=== Section Start ===

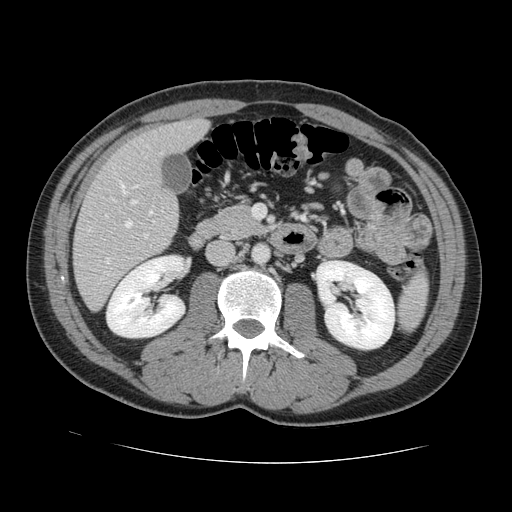
Contrast-enhanced abdominal CT, one axial slice; 120 kVp; soft-tissue window (W 400 / L 40 HU); 2.5 mm slice thickness; 512 × 512 image matrix, field of view 380 × 380 mm. Case-level facts recorded for this patient, not image findings: patient: male, age 55 years at operation; diagnosis: colorectal cancer liver metastases, imaged before liver resection; multiple liver metastases: yes; largest metastasis: 2.9 cm; disease in both lobes: yes.
Annotated regions visible in this slice (expert manual segmentation):
- hepatic veins: box from (x=105, y=153) to (x=162, y=264) px
- liver: (x=74, y=120)–(x=207, y=309)
- planned liver remnant (the part of the liver to remain after resection): (x=117, y=120)–(x=208, y=171)
- portal vein (with intrahepatic branches): (x=131, y=200)–(x=148, y=238)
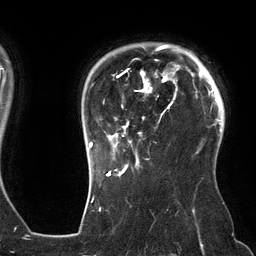
Breast MRI (dynamic contrast-enhanced), one axial slice; slice 104 of 134 in the series (ordered by position); cropped to one breast; dynamic contrast-enhanced series, time point 2 of 6 at this slice position (early post-contrast); 3 T; TE 2.7 ms, TR 6.5 ms; 1.2 mm slice thickness; 256 × 256 image matrix, field of view 200 × 200 mm. Female patient.
Annotated regions visible in this slice (semi-automatically segmented with operator editing):
- enhancing-tissue mask used for the functional tumour volume (all voxels passing the contrast-enhancement thresholds inside the analysis volume; usually the tumour): bounding box (x1, y1, x2, y2) in pixels: (89, 45, 178, 162)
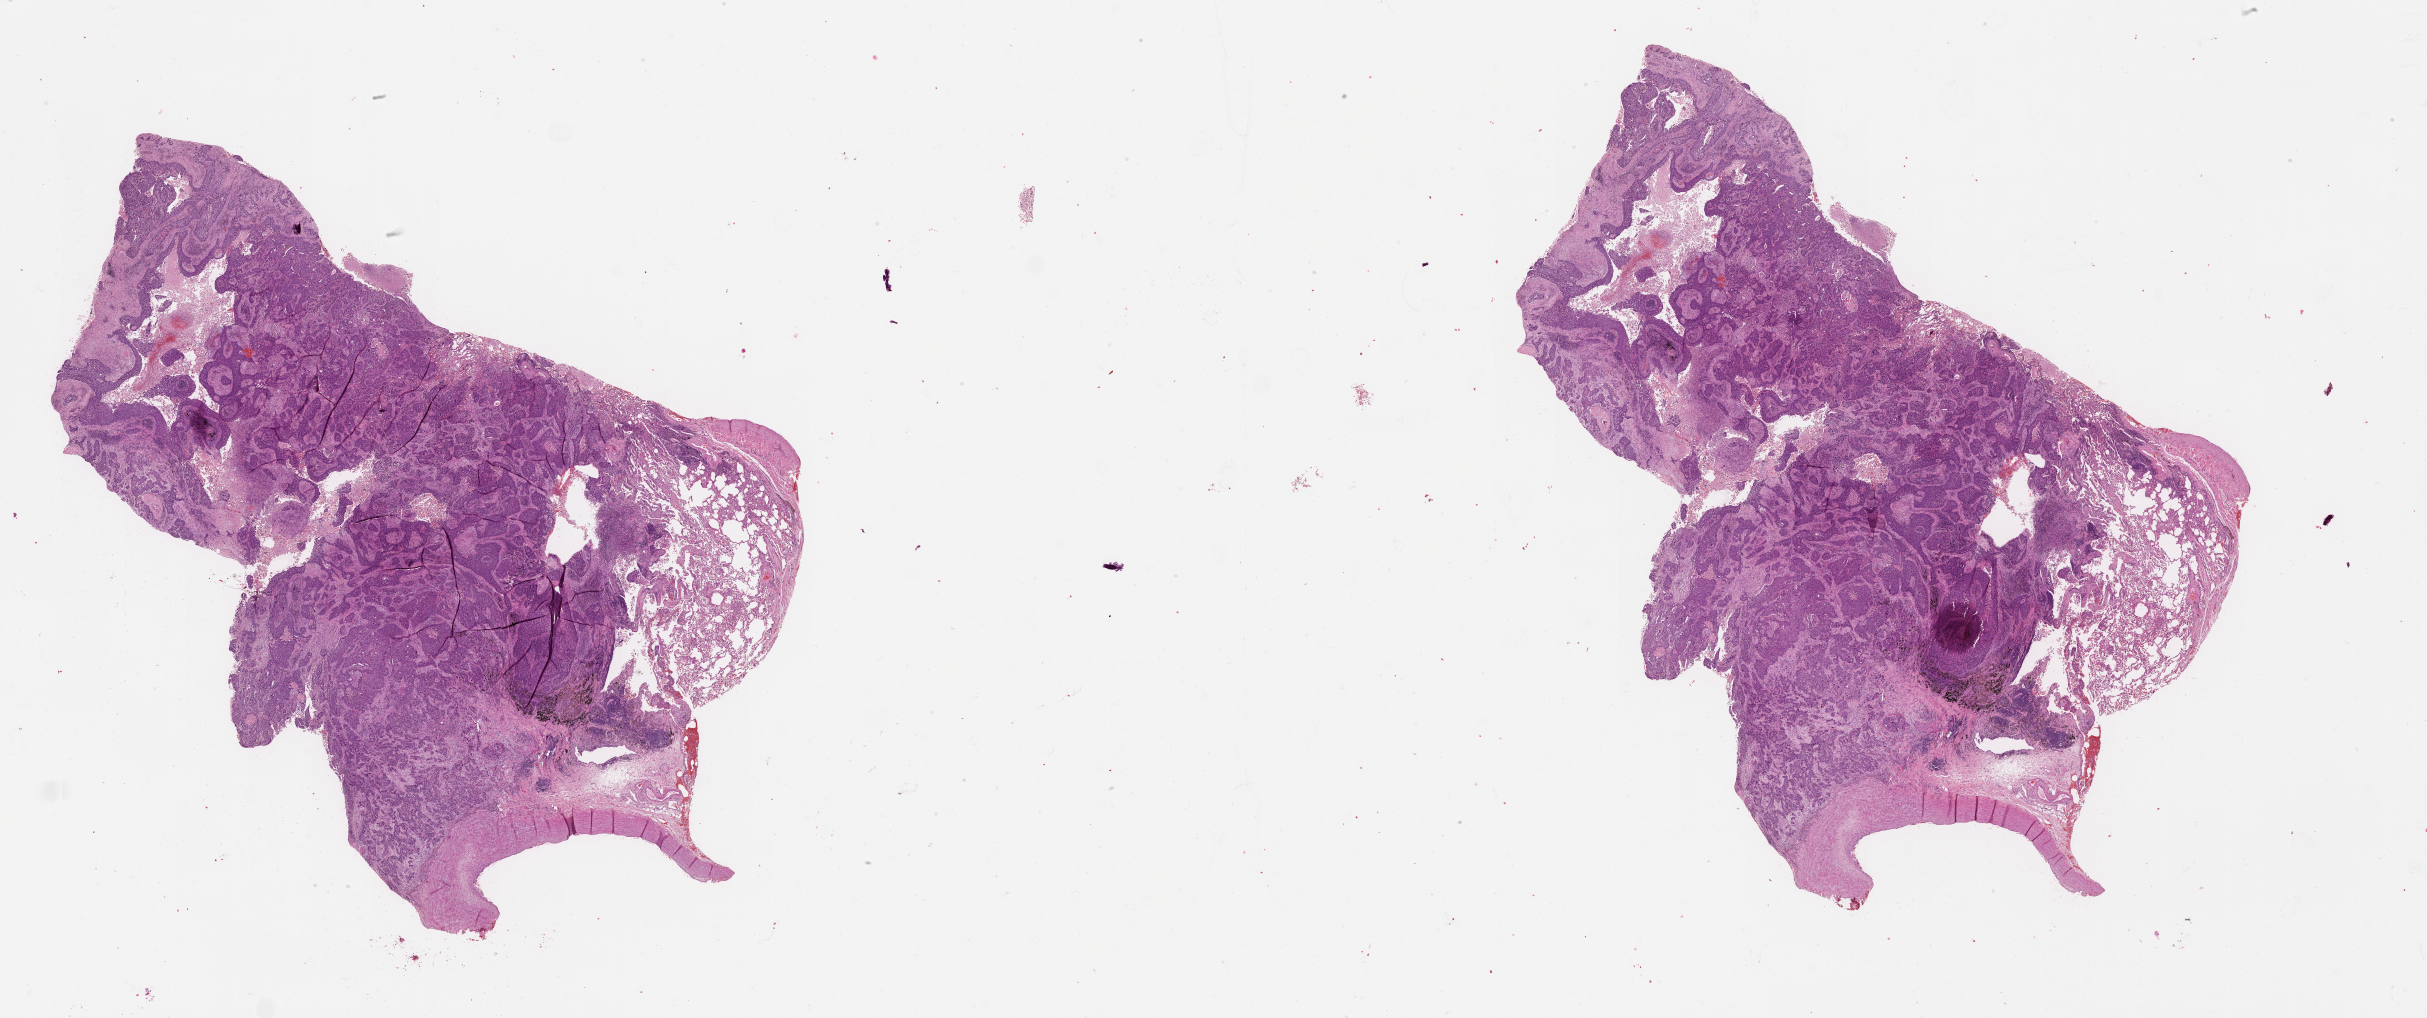
H&E whole-slide image — low-resolution overview of the scanned area, about 39.1 x 16.4 mm (from a 20x scan), tumour tissue sample, lung. Male, 59 y/o.
Patient diagnosis (cohort enrolment): squamous cell carcinoma (lung).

=== Section End ===

Required action
Count the lines in the entries above that hold the string "image", and give that count without any other text.

Output of the task
3